I am not convinced as yet.
Robert J. Shiller talks about “narrative economics”: it’s the story that enables an idea to viral.
We need to find the phrase that takes us from greednomics to greenonmics.
Sources
☑️ Narrative Economics: How Stories Go Viral and Drive Major Economic Events, https://amzn.eu/d/1NyqRA7
☑️ Review @ LSE https://tinyurl.com/bp8ftsmt
☑️ “Training the MMT trainers”, Module 3: Framing and Language (page 45) https://tinyurl.com/25cjufnc
Thank you
A suggestion to be discussed:
Rather than attempting the Herculean task of creating a singular narrative perhaps an edited book of essays would be a possible way forward.
Considering each capitalist nation state has different historical and cultural traditions which interact with and structure their politicians and economics, maybe pairing up with the American economist Robert Reich and asking others in other countries to contribute their particular to place ideas would lead to an interesting collegiate effort out of which common solutions and a possible narrative could be created.

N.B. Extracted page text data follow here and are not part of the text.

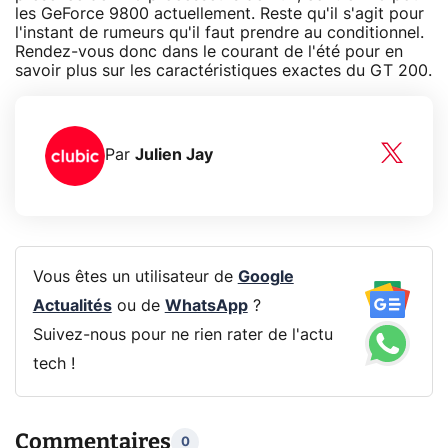
les GeForce 9800 actuellement. Reste qu'il s'agit pour
l'instant de rumeurs qu'il faut prendre au conditionnel.
Rendez-vous donc dans le courant de l'été pour en
savoir plus sur les caractéristiques exactes du GT 200.
Par
Julien Jay
Vous êtes un utilisateur de
Google
Actualités
ou de
WhatsApp
?
Suivez-nous pour ne rien rater de l'actu
tech !
Commentaires
0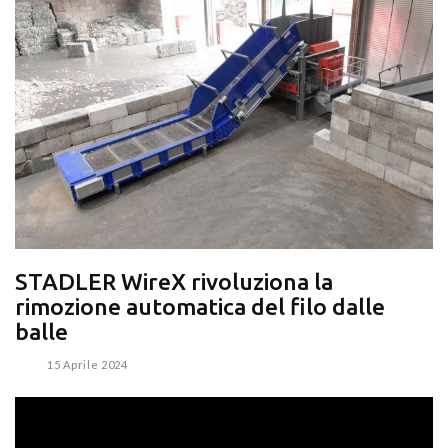
STADLER WireX rivoluziona la
rimozione automatica del filo dalle
balle
15 Aprile 2024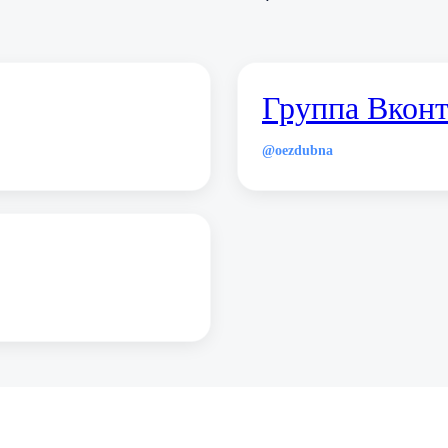
Группа Вконт
@oezdubna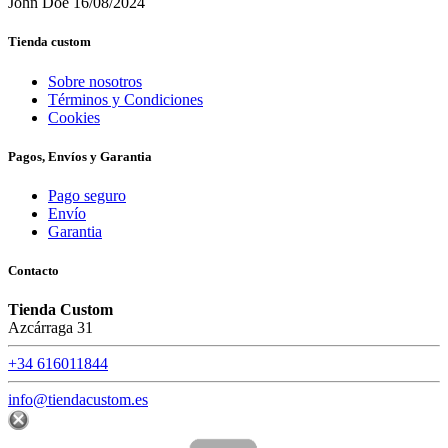
John Doe
16/08/2024
Tienda custom
Sobre nosotros
Términos y Condiciones
Cookies
Pagos, Envíos y Garantia
Pago seguro
Envío
Garantia
Contacto
Tienda Custom
Azcárraga 31
+34 616011844
info@tiendacustom.es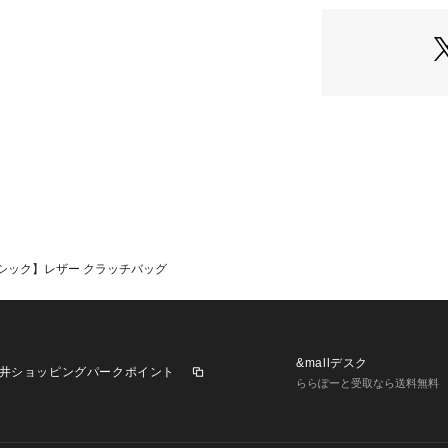
※ポケット数:内側
大切な方へのギフ
※照明の関係によ
合があります。ま
環境により、若干
ざいます。
シック】レザー クラッチバッグ
&mallデスク
井ショッピングパークポイント
ららぽーと受取なら送料無料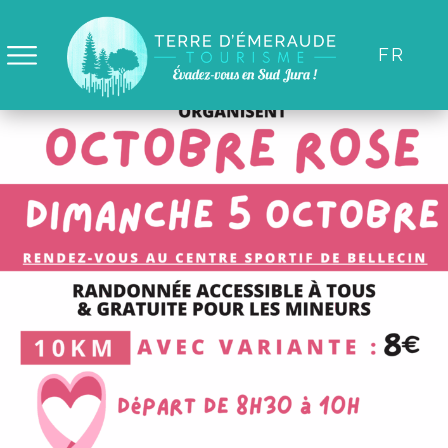
Panneau de gestion des cookies
FR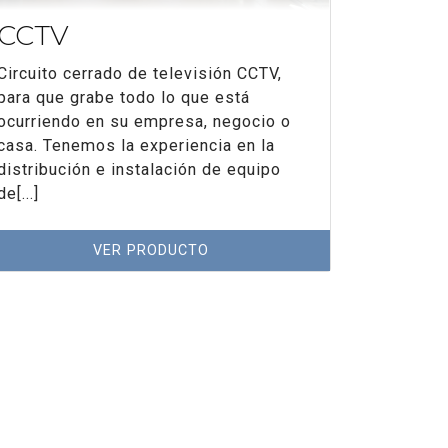
CCTV
DETE
INCE
Circuito cerrado de televisión CCTV,
para que grabe todo lo que está
Instalam
ocurriendo en su empresa, negocio o
contra in
casa. Tenemos la experiencia en la
detectar 
distribución e instalación de equipo
fuego, me
de[...]
cambios 
la combus
VER PRODUCTO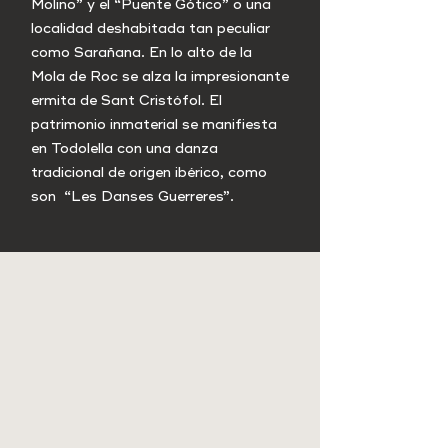
Molino” y el “Puente Gótico” o una
localidad deshabitada tan peculiar
como Sarañana. En lo alto de la
Mola de Roc se alza la impresionante
ermita de Sant Cristófol. El
patrimonio inmaterial se manifiesta
en Todolella con una danza
tradicional de origen ibérico, como
son “Les Danses Guerreres”.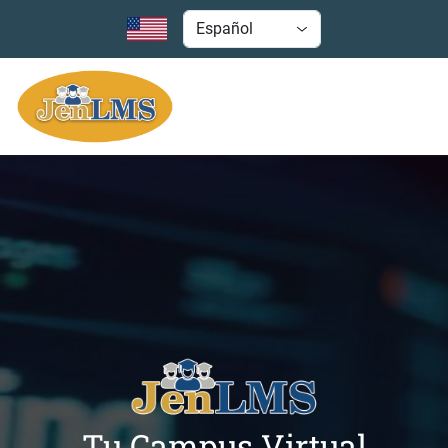
Tu Campus Virtual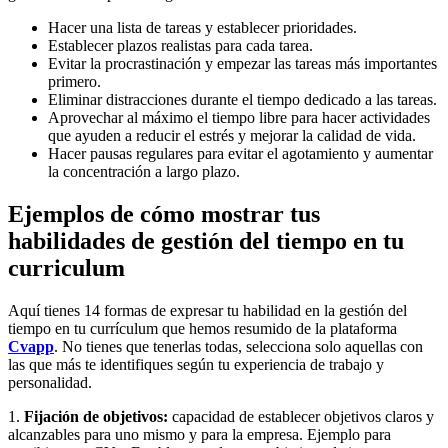
Hacer una lista de tareas y establecer prioridades.
Establecer plazos realistas para cada tarea.
Evitar la procrastinación y empezar las tareas más importantes
primero.
Eliminar distracciones durante el tiempo dedicado a las tareas.
Aprovechar al máximo el tiempo libre para hacer actividades
que ayuden a reducir el estrés y mejorar la calidad de vida.
Hacer pausas regulares para evitar el agotamiento y aumentar
la concentración a largo plazo.
Ejemplos de cómo mostrar tus
habilidades de gestión del tiempo en tu
curriculum
Aquí tienes 14 formas de expresar tu habilidad en la gestión del
tiempo en tu currículum que hemos resumido de la plataforma
Cvapp
. No tienes que tenerlas todas, selecciona solo aquellas con
las que más te identifiques según tu experiencia de trabajo y
personalidad.
1.
Fijación de objetivos:
capacidad de establecer objetivos claros y
alcanzables para uno mismo y para la empresa. Ejemplo para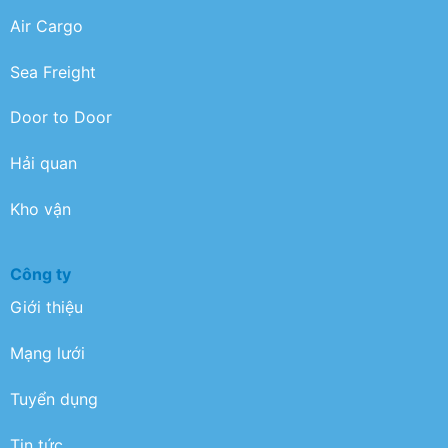
Air Cargo
Sea Freight
Door to Door
Hải quan
Kho vận
Công ty
Giới thiệu
Mạng lưới
Tuyển dụng
Tin tức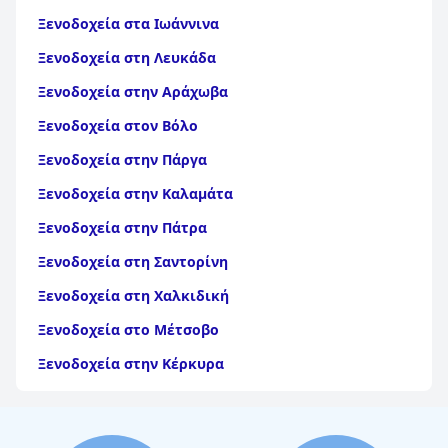
Ξενοδοχεία στα Ιωάννινα
Ξενοδοχεία στη Λευκάδα
Ξενοδοχεία στην Αράχωβα
Ξενοδοχεία στον Βόλο
Ξενοδοχεία στην Πάργα
Ξενοδοχεία στην Καλαμάτα
Ξενοδοχεία στην Πάτρα
Ξενοδοχεία στη Σαντορίνη
Ξενοδοχεία στη Χαλκιδική
Ξενοδοχεία στο Μέτσοβο
Ξενοδοχεία στην Κέρκυρα
Ξενοδοχεία στη Θάσο
Ξενοδοχεία στην Αίγινα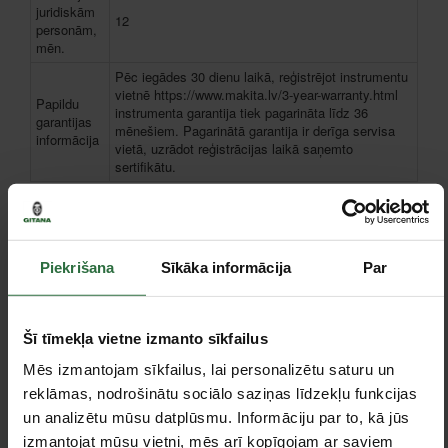
juridiskām
12
personām,
mēn.
Pēc iegādes 30 dienu laikā, reģistrējot instrumentu
vietnē https://www.makita.lv/3-year-warranty.html
Papildu
instrumenta garantija tiek pagarināta līdz 36
garantijas
mēnešiem. Pagarinātā garantija ir derīga servisa
informācija
vietā, uzrādot reģistrācijas laikā saņemto
sertifikātu.
Piederumi
Piekrišana
Sīkāka informācija
Par
Šī tīmekļa vietne izmanto sīkfailus
Mēs izmantojam sīkfailus, lai personalizētu saturu un
reklāmas, nodrošinātu sociālo saziņas līdzekļu funkcijas
un analizētu mūsu datplūsmu. Informāciju par to, kā jūs
izmantojat mūsu vietni, mēs arī kopīgojam ar saviem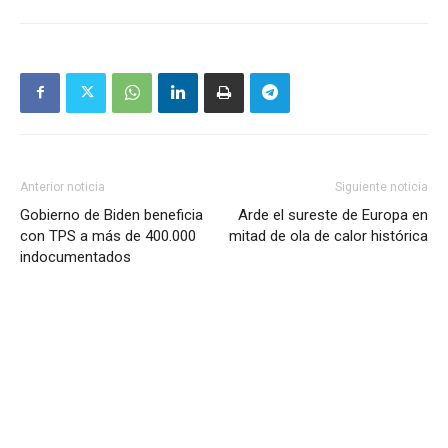
Anterior noticia
Siguiente noticia
Gobierno de Biden beneficia
Arde el sureste de Europa en
con TPS a más de 400.000
mitad de ola de calor histórica
indocumentados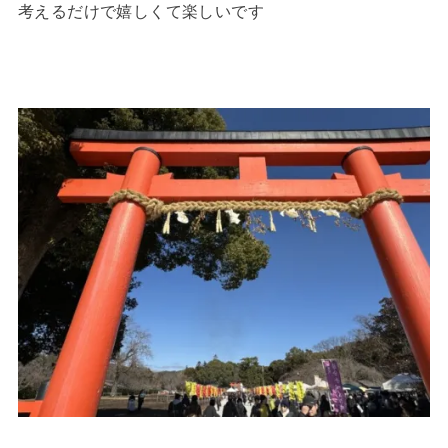
考えるだけで嬉しくて楽しいです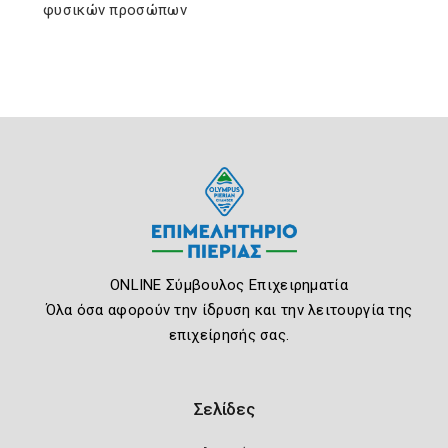
φυσικών προσώπων
ONLINE Σύμβουλος Επιχειρηματία
Όλα όσα αφορούν την ίδρυση και την λειτουργία της
επιχείρησής σας.
Σελίδες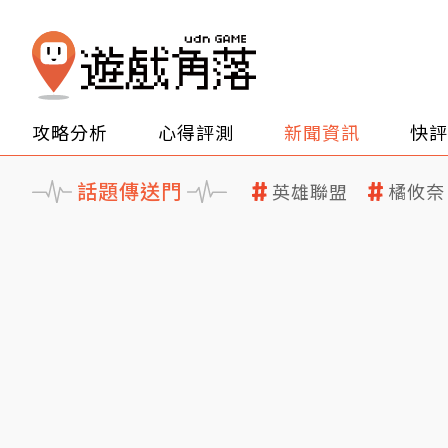
攻略分析
心得評測
新聞資訊
快評
話題傳送門
英雄聯盟
橘攸奈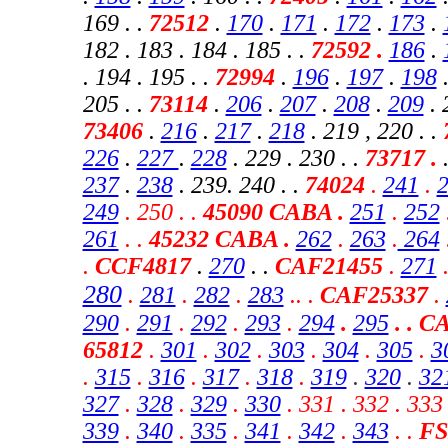
169 . .
72512
.
170
.
171
.
172
.
173
.
182 . 183 . 184 . 185 . .
72592 .
186
.
. 194 . 195 . .
72994
.
196
.
197
.
198
.
205 . .
73114
.
206
.
207
.
208
.
209
. 
73406
.
216
.
217
.
218
. 219 , 220
. .
226
.
227
.
228
. 229 . 230 . .
73717 .
237
.
238
. 239. 240 . .
74024
.
241
.
249
. 250 . .
45090 CABA .
251
.
252
261
. .
45232 CABA
.
262
.
263
.
264
.
CCF4817
.
270
. .
CAF21455
.
271
280
.
281
.
282
.
283
.
.
.
CAF25337
.
290
.
291
.
292
.
293
.
294
.
295
. . C
65812
.
301
.
302
.
303
.
304
.
305
.
3
.
315
.
316
.
317
.
318
.
319
.
320
.
32
327
.
328
.
329
.
330
.
331 . 332 . 333 
339
.
340
.
335
.
341
.
342
.
343
.
.
FS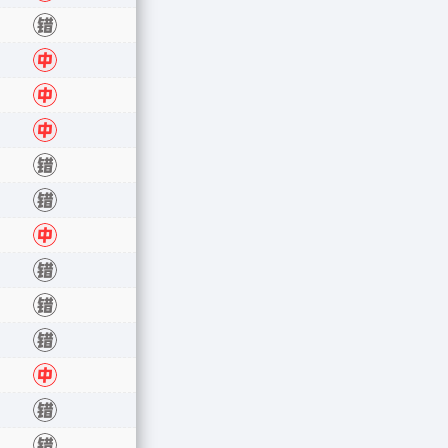
中
错
中
中
中
错
错
中
错
错
错
中
错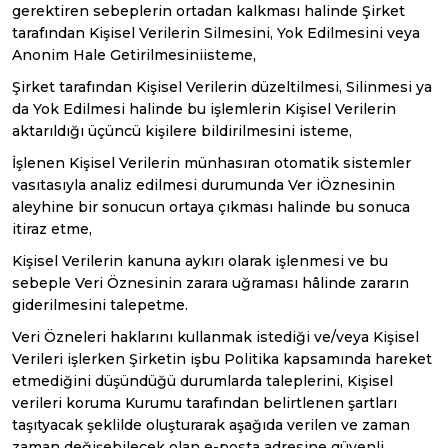
gerektiren sebeplerin ortadan kalkması halinde Şirket
tarafından Kişisel Verilerin Silmesini, Yok Edilmesini veya
Anonim Hale Getirilmesiniisteme,
Şirket tarafından Kişisel Verilerin düzeltilmesi, Silinmesi ya
da Yok Edilmesi halinde bu işlemlerin Kişisel Verilerin
aktarıldığı üçüncü kişilere bildirilmesini isteme,
İşlenen Kişisel Verilerin münhasıran otomatik sistemler
vasıtasıyla analiz edilmesi durumunda Ver iÖznesinin
aleyhine bir sonucun ortaya çıkması halinde bu sonuca
itiraz etme,
Kişisel Verilerin kanuna aykırı olarak işlenmesi ve bu
sebeple Veri Öznesinin zarara uğraması hâlinde zararın
giderilmesini talepetme.
Veri Özneleri haklarını kullanmak istediği ve/veya Kişisel
Verileri işlerken Şirketin işbu Politika kapsamında hareket
etmediğini düşündüğü durumlarda taleplerini, Kişisel
verileri koruma Kurumu tarafından belirtlenen şartları
taşıtyacak şeklilde oluşturarak aşağıda verilen ve zaman
zaman değişebilecek olan e-posta adresine güvenli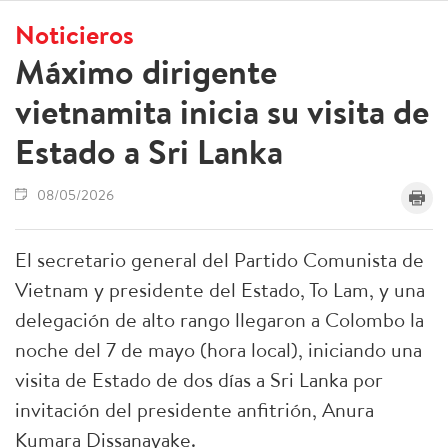
Noticieros
Máximo dirigente
vietnamita inicia su visita de
Estado a Sri Lanka
08/05/2026
El secretario general del Partido Comunista de
Vietnam y presidente del Estado, To Lam, y una
delegación de alto rango llegaron a Colombo la
noche del 7 de mayo (hora local), iniciando una
visita de Estado de dos días a Sri Lanka por
invitación del presidente anfitrión, Anura
Kumara Dissanayake.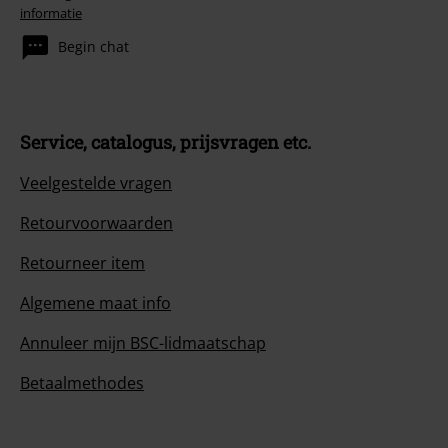
informatie
Begin chat
Service, catalogus, prijsvragen etc.
Veelgestelde vragen
Retourvoorwaarden
Retourneer item
Algemene maat info
Annuleer mijn BSC-lidmaatschap
Betaalmethodes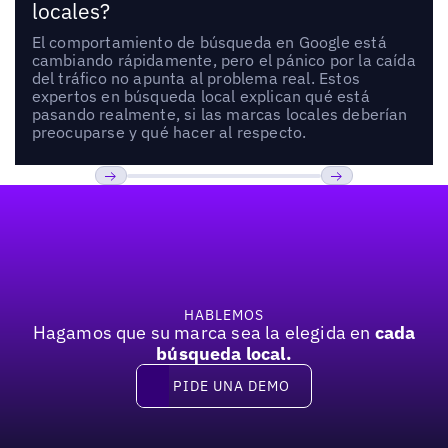
locales?
El comportamiento de búsqueda en Google está
cambiando rápidamente, pero el pánico por la caída
del tráfico no apunta al problema real. Estos
expertos en búsqueda local explican qué está
pasando realmente, si las marcas locales deberían
preocuparse y qué hacer al respecto.
Pie de página
Previous
Próxima
HABLEMOS
Hagamos que su marca sea la elegida en
cada
búsqueda local.
PIDE UNA DEMO
Pide una demo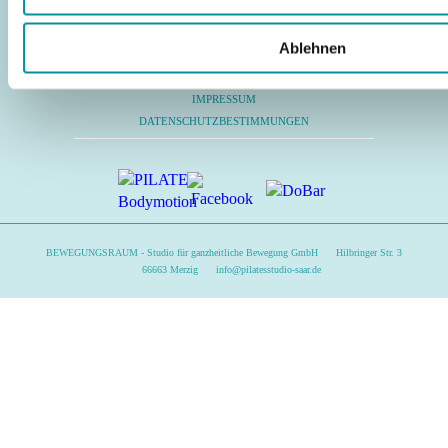
PILATES FÜR
KURSPLAN & PREISE
Ablehnen
KONTAKT
IMPRESSUM
DATENSCHUTZBESTIMMUNGEN
BEWEGUNGSRAUM - Studio für ganzheitliche Bewegung GmbH
Hilbringer Str. 3
66663 Merzig
info@pilatesstudio-saar.de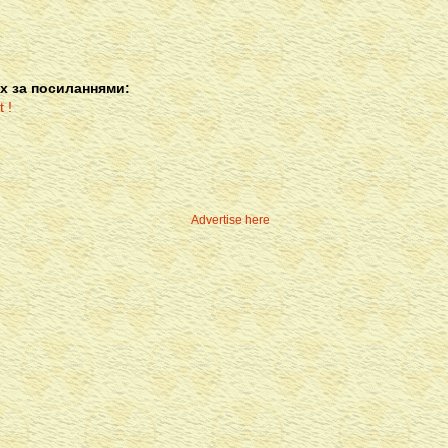
х за посиланнями:
Advertise here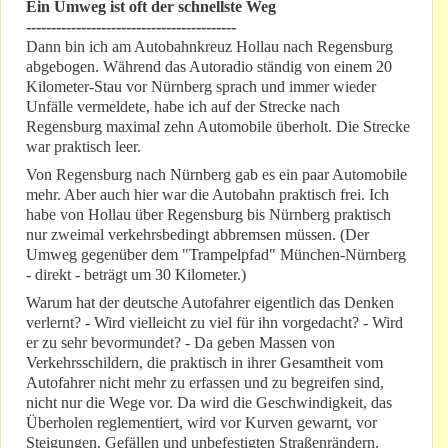
Ein Umweg ist oft der schnellste Weg
------------------------------------------
Dann bin ich am Autobahnkreuz Hollau nach Regensburg
abgebogen. Während das Autoradio ständig von einem 20
Kilometer-Stau vor Nürnberg sprach und immer wieder
Unfälle vermeldete, habe ich auf der Strecke nach
Regensburg maximal zehn Automobile überholt. Die Strecke
war praktisch leer.
Von Regensburg nach Nürnberg gab es ein paar Automobile
mehr. Aber auch hier war die Autobahn praktisch frei. Ich
habe von Hollau über Regensburg bis Nürnberg praktisch
nur zweimal verkehrsbedingt abbremsen müssen. (Der
Umweg gegenüber dem "Trampelpfad" München-Nürnberg
- direkt - beträgt um 30 Kilometer.)
Warum hat der deutsche Autofahrer eigentlich das Denken
verlernt? - Wird vielleicht zu viel für ihn vorgedacht? - Wird
er zu sehr bevormundet? - Da geben Massen von
Verkehrsschildern, die praktisch in ihrer Gesamtheit vom
Autofahrer nicht mehr zu erfassen und zu begreifen sind,
nicht nur die Wege vor. Da wird die Geschwindigkeit, das
Überholen reglementiert, wird vor Kurven gewarnt, vor
Steigungen, Gefällen und unbefestigten Straßenrändern.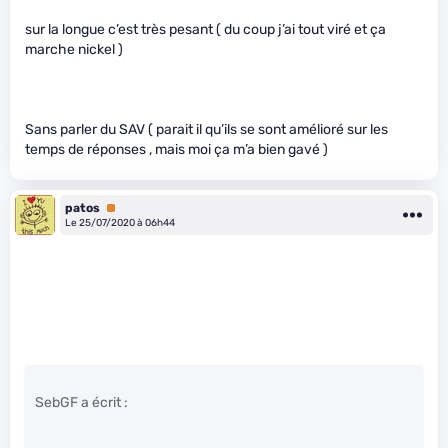
sur la longue c’est très pesant ( du coup j’ai tout viré et ça
marche nickel )
Sans parler du SAV ( parait il qu’ils se sont amélioré sur les
temps de réponses , mais moi ça m’a bien gavé )
patos
Premium
Le 25/07/2020 à 06h44
SebGF a écrit :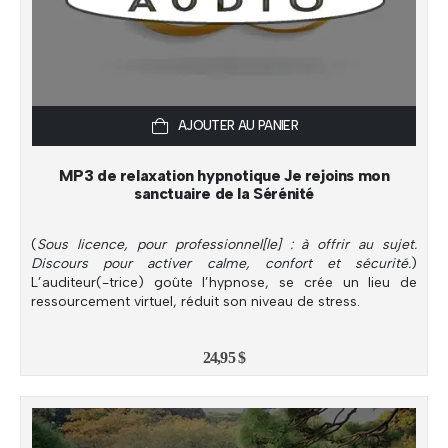
AJOUTER AU PANIER
MP3 de relaxation hypnotique Je rejoins mon
sanctuaire de la Sérénité
(
Sous licence, pour professionnel[le] : à offrir au sujet.
Discours pour activer calme, confort et sécurité.
)
L’auditeur(-trice) goûte l’hypnose, se crée un lieu de
ressourcement virtuel, réduit son niveau de stress.
24,95
$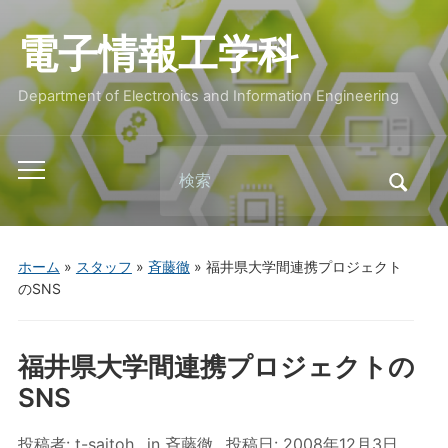
電子情報工学科
Department of Electronics and Information Engineering
Search
Toggle
for:
mobile
menu
ホーム
»
スタッフ
»
斉藤徹
»
福井県大学間連携プロジェクト
のSNS
福井県大学間連携プロジェクトの
SNS
投稿者:
t-saitoh
in
斉藤徹
投稿日:
2008年12月3日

The trouble is that edited books of essays usually sell 15 copies outside libraries
Your blog probably gets more readers than most book. Another consideration is a film, but it is not cheap.
Consider the following (listing does not imply endorsement):
❌Finding the Money (MMT) https://findingmoneyfilm.com/
❌Oh, Jeremy Corbyn…the Big Lie https://www.platformfilms.co.uk/
❌The Great NHS Heist https://vimeo.com/ondemand/thegreatnhsheist
❌The Anatomy Of A Witch Hunt (Starmer’s Labour Party purge) https://www.youtube.com/watch?v=cnPbVO5HA4o
They have worked for tax.
But doing one takes enormous effort.